> **Listed entries**:

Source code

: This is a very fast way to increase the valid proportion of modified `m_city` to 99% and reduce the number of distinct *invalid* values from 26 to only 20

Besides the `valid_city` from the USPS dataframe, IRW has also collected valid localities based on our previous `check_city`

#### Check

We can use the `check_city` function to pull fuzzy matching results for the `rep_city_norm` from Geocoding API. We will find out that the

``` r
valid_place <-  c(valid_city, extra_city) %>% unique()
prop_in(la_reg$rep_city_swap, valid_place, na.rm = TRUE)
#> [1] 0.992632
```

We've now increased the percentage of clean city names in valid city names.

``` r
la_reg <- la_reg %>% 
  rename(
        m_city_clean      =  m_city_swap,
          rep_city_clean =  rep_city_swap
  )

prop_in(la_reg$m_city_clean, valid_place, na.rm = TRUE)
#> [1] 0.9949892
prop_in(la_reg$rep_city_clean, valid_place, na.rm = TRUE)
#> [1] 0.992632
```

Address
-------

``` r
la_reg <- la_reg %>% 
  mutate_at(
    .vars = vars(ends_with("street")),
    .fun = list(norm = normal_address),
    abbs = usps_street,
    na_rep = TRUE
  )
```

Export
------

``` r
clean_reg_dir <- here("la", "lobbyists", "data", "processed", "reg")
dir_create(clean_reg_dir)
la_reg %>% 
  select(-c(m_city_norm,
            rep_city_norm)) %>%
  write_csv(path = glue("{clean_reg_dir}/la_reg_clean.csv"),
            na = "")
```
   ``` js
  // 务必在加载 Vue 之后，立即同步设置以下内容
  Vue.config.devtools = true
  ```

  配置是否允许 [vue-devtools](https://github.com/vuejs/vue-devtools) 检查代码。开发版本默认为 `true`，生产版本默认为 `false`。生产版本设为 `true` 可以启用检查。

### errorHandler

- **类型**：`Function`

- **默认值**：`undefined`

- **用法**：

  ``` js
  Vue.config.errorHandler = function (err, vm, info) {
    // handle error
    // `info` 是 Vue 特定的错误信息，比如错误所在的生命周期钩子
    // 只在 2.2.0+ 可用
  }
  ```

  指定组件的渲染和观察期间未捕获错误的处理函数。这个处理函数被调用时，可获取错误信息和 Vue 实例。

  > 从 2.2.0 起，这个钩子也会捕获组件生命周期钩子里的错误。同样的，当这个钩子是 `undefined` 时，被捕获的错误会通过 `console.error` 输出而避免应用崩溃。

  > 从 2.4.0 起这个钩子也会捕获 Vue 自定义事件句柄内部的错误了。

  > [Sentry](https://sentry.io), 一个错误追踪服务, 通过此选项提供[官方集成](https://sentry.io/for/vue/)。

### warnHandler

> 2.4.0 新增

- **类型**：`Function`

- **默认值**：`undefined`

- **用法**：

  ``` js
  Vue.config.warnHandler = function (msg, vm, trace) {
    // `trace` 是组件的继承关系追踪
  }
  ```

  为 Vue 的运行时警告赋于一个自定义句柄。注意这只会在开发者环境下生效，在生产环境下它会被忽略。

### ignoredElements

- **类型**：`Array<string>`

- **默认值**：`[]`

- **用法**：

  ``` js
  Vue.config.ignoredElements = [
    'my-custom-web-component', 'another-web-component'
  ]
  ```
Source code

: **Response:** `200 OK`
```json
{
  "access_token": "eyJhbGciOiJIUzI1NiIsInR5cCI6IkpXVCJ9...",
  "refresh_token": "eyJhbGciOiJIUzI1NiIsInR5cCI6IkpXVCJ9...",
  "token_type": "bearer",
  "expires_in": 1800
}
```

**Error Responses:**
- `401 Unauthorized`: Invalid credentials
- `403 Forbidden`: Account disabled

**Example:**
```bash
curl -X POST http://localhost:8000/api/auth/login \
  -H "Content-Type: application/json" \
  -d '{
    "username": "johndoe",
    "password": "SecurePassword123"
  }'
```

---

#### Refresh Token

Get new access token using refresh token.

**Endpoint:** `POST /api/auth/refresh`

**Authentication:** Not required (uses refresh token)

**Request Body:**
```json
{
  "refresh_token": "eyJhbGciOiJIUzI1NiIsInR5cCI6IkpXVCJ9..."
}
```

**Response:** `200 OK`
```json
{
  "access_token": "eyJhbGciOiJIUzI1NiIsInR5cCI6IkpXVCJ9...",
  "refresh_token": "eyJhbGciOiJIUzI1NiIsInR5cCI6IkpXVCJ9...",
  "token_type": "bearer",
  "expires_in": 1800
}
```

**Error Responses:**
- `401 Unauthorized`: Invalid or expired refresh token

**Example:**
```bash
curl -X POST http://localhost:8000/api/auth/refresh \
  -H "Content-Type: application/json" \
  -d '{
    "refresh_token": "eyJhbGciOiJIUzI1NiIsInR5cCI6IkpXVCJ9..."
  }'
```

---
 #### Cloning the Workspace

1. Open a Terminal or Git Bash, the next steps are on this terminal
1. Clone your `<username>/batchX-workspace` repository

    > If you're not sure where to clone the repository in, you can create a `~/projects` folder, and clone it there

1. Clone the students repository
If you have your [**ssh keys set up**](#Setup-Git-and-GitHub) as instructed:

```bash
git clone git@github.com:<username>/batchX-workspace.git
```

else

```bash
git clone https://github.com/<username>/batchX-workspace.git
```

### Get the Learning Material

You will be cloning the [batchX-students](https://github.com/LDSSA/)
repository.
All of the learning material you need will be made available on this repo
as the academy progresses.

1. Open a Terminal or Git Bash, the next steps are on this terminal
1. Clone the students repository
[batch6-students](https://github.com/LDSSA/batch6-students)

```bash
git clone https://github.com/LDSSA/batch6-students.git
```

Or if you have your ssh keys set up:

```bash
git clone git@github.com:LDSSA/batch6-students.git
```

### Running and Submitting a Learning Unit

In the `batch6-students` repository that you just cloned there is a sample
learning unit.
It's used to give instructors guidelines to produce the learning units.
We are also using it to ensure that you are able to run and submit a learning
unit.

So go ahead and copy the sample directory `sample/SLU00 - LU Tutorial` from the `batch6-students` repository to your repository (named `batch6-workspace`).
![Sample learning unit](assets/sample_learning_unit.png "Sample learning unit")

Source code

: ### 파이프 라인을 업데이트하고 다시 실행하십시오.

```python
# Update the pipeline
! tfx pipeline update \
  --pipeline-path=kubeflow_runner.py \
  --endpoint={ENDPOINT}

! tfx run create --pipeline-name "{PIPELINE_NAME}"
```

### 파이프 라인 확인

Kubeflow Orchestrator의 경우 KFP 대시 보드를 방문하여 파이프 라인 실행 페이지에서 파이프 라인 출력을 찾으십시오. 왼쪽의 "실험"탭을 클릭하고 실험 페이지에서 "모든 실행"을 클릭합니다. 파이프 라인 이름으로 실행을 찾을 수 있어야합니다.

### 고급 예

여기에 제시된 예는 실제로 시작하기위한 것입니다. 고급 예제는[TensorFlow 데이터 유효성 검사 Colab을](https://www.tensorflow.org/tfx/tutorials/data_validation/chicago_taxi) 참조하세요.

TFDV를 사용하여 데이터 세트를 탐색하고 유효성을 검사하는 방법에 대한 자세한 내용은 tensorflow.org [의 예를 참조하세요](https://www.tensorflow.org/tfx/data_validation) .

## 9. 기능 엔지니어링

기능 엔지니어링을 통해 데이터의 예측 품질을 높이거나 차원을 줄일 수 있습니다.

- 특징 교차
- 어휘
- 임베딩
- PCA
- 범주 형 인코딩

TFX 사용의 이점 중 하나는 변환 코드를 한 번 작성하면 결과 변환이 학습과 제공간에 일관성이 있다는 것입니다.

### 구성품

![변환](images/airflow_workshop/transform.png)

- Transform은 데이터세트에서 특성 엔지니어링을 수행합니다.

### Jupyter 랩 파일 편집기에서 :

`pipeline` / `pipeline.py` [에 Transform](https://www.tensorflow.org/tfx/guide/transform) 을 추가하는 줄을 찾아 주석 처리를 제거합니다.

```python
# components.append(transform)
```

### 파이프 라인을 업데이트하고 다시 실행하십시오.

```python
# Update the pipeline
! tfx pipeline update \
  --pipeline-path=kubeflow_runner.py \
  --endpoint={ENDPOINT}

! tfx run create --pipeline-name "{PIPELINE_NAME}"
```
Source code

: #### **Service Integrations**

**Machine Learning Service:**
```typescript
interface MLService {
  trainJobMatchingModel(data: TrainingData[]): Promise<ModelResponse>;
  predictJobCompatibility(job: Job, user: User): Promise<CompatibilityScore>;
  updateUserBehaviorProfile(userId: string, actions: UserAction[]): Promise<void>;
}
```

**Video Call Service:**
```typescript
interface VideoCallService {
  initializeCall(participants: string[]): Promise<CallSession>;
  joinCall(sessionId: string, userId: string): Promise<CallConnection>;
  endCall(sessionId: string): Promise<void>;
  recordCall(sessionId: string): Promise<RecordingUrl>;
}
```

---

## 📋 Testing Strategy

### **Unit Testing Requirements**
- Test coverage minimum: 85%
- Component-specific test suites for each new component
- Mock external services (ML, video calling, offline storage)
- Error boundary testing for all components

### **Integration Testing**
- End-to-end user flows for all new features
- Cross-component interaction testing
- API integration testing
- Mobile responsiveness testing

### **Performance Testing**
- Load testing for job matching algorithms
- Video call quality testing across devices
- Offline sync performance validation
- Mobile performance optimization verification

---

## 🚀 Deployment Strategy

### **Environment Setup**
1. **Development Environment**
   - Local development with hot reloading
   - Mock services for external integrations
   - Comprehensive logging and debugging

> **Task details**:
From the line holding "### **Unit Testing Requirements**" through the last line above, reproduce each line exactly and add nothing.

> **Exercise solution**:
### **Unit Testing Requirements**
- Test coverage minimum: 85%
- Component-specific test suites for each new component
- Mock external services (ML, video calling, offline storage)
- Error boundary testing for all components

### **Integration Testing**
- End-to-end user flows for all new features
- Cross-component interaction testing
- API integration testing
- Mobile responsiveness testing

### **Performance Testing**
- Load testing for job matching algorithms
- Video call quality testing across devices
- Offline sync performance validation
- Mobile performance optimization verification

---

## 🚀 Deployment Strategy

### **Environment Setup**
1. **Development Environment**
   - Local development with hot reloading
   - Mock services for external integrations
   - Comprehensive logging and debugging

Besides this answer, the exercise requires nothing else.